A CONVENTIONAL
object recognition system, when trying to discern a particular type of object
in a digital image, will generally begin by looking for the object’s salient
features. A system built to recognize faces, for instance, might look for
things resembling eyes, noses and mouths and then determine whether they have
the right spatial relationships with each other.

The design of
such systems, however, usually requires human intuition: A programmer decides
which parts of the objects are the right ones to key in on. That means that for
each new object added to the system’s repertoire, the programmer has to start
from scratch, determining which of the object’s parts are the most important.

It also means
that a system designed to recognize millions of different types of objects
would become unmanageably large.
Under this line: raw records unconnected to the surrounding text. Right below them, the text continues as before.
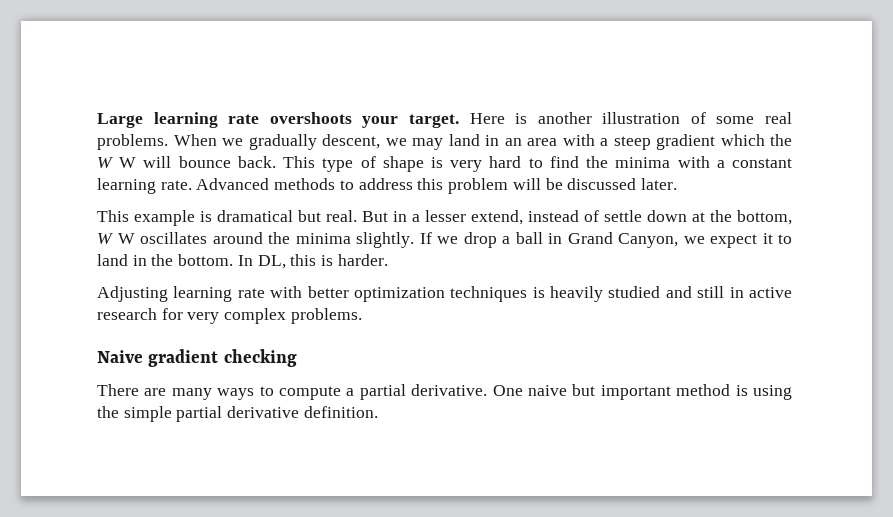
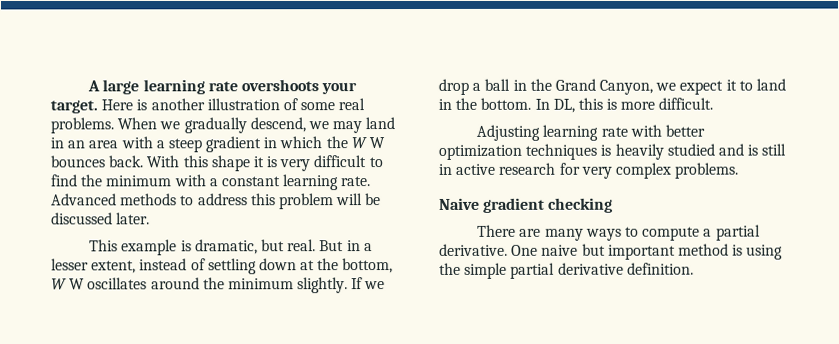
[97,113,143,128] Large -> [87,79,140,95] A large
[322,134,380,149] descent, -> [249,117,306,133] descend,
(715, 142) none -> [263,137,278,149] in
[143,156,424,172] will bounce back. This type of shape -> [50,155,264,172] bounces back. With this shape it
[489,156,522,168] hard -> [313,155,367,168] difficult
[615,157,671,168] minima -> [106,175,173,187] minimum
[217,210,293,222] dramatical -> [194,239,258,255] dramatic,
[471,210,523,225] extend, -> [91,260,137,274] extent,
[604,210,642,222] settle -> [207,258,257,275] settling
[295,233,351,244] minima -> [227,278,294,290] minimum
(562, 238) none -> [529,78,552,91] the
[337,254,388,266] harder. -> [620,97,714,110] more difficult.
(692, 292) none -> [747,144,759,156] is

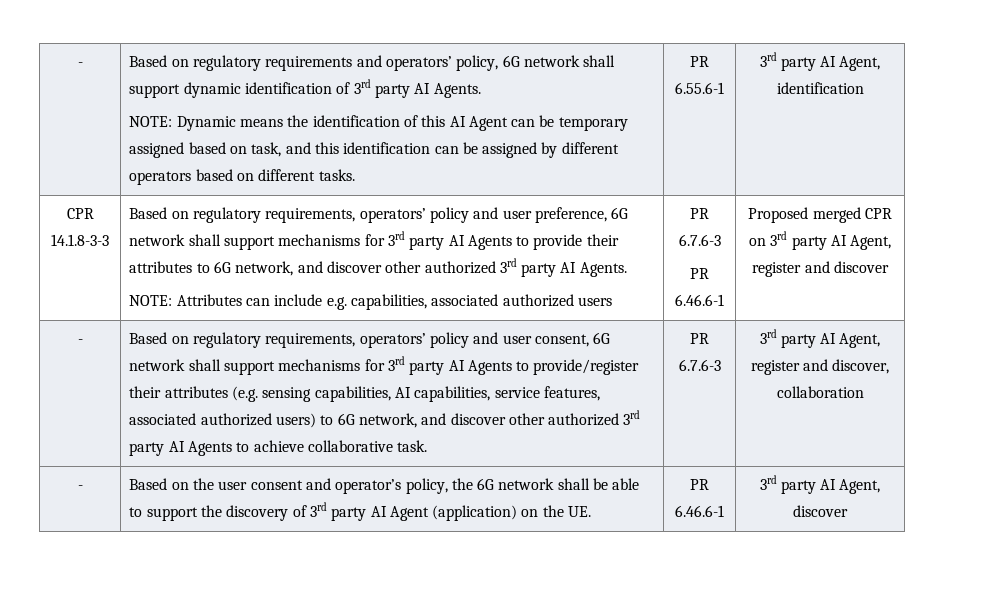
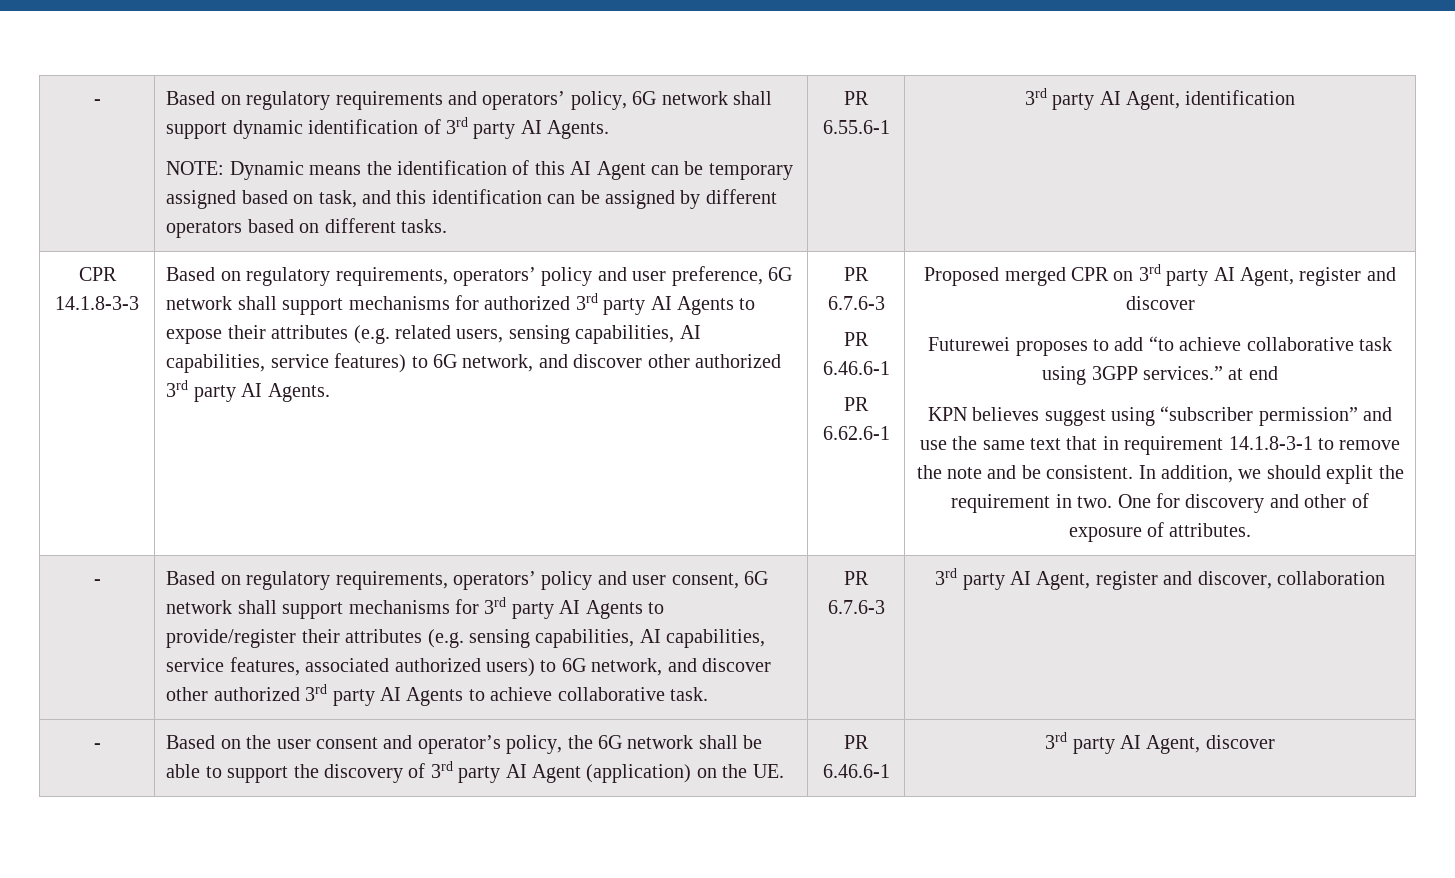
[387,231,619,250] [129,261,193,273] 3rd party AI Agents to provide their attributes -> [484,293,756,315] [166,325,701,344] [166,353,407,373] authorized 3rd party AI Agents to expose their attributes (e.g. related users, sensing capabilities, AI capabilities, service features)
[129,294,612,310] // NOTE: Attributes can include e.g. capabilities, associated authorized users -> (330, 392) none
(724, 300) none -> [844,397,869,411] [822,426,890,440] // PR 6.62.6-1
(889, 267) none -> [928,336,1392,356] [1042,366,1278,385] [927,406,1393,426] [919,436,1401,455] [916,465,1404,484] [951,493,1369,513] [1068,522,1252,542] // Futurewei proposes to add “to achieve collaborative task using 3GPP services.” at end // KPN believes suggest using “subscriber permission” and use the same text that in requirement 14.1.8-3-1 to remove the note and be consistent. In addition, we should explit the requirement in two. One for discovery and other of exposure of attributes.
Each object would have its own, unique set of
three or four parts, but the parts would look different from different
perspectives, and cataloguing all those perspectives would take an enormous
amount of computer memory.

In a paper that
they’ll present at the Institute of Electrical and Electronics Engineers’
Conference on Computer Vision and Pattern Recognition in June, postdoc Long
(Leo) Zhu and Professors Bill Freeman and Antonio Torralba, all of MIT’s
Computer Science and Artificial Intelligence Laboratory, and Yuanhao Chen and
Alan Yuille of UCLA describe an approach that solves both of these problems at
once.

Like most
object-recognition systems, their system learns to recognize new objects by
being ‘trained’ with digital images of labeled objects. But it doesn’t need to
know in advance which of the objects’ features it should look for.

For each labeled
object, it first identifies the smallest features it can – often just short
line segments. Then it looks for instances in which these low-level features
are connected to each other, forming slightly more sophisticated shapes. Then
it looks for instances in which these more sophisticated shapes are connected
to each other, and so on, until it’s assembled a hierarchical catalogue of
increasingly complex parts whose top layer is a model of the whole object.

Economies of
scale

Once the system
has assembled its catalogue from the bottom up, it goes through it from the top
down, winnowing out all the redundancies. In the parts catalogue for an object
seen in profile, for instance, the second layer from the top might include two
different representations of the object’s rear: One could include the rear,
including a rear leg, strut or wheel and the lower part of the object; the
other might include the rear and both rear legs or rear wheels.

But it could turn
out that in the vast majority of cases where the system identifies one of these
“parts,” it identifies the other as well. So it will simply cut one
of them out of its hierarchy.

Even though the
hierarchical approach adds new layers of information about digitally depicted
objects, it ends up saving memory because different objects can share parts.
That is, at several different layers, the parts catalogues for a horse and a
deer could end up having shapes in common; to some extent, the same holds true
for SUVs, vans and cars.

Wherever a shape
is shared between two or more catalogues, the system needs to store it only
once. In their new paper, the researchers show that, as they add the ability to
recognize more objects to their system, the average number of parts per object
steadily declines.

Although the
researchers’ work promises more efficient use of computer memory and
programmers’ time, “it is far more important than just a better way to do
object recognition,” says Tai Sing Lee, an associate professor of computer
science at Carnegie Mellon University.

“This work
is important partly because I feel it speaks to a couple scientific mysteries
in the brain.”

Lee points out
that visual processing in humans seems to involve five to seven distinct brain
regions, but no one is quite sure what they do. The researchers’ new object
recognition system doesn’t specify the number of layers in each hierarchical
model; the system simply assembles as many layers as it needs.

“What kind
of stunned me is that [the] system typically learns five to seven layers,”
Lee says.

That, he says,
suggests that it may perform the same types of visual processing that takes
place in the brain. In their paper, the MIT and UCLA researchers report that,
in tests, their system performed as well as existing object-recognition
systems. But that’s still nowhere near as well as the human brain.

Lee says that the
researchers’ system currently focuses chiefly on detecting the edges of
two-dimensional depictions of objects; to approach the performance of the human
brain, it will have to incorporate a lot of additional information about
surface textures and three-dimensional contours, as the brain does.

From the perspective
of video surveillance, more efficient and more accurate object recognition will
mean faster searches, more exacting event recording and more intelligent alarm
activation.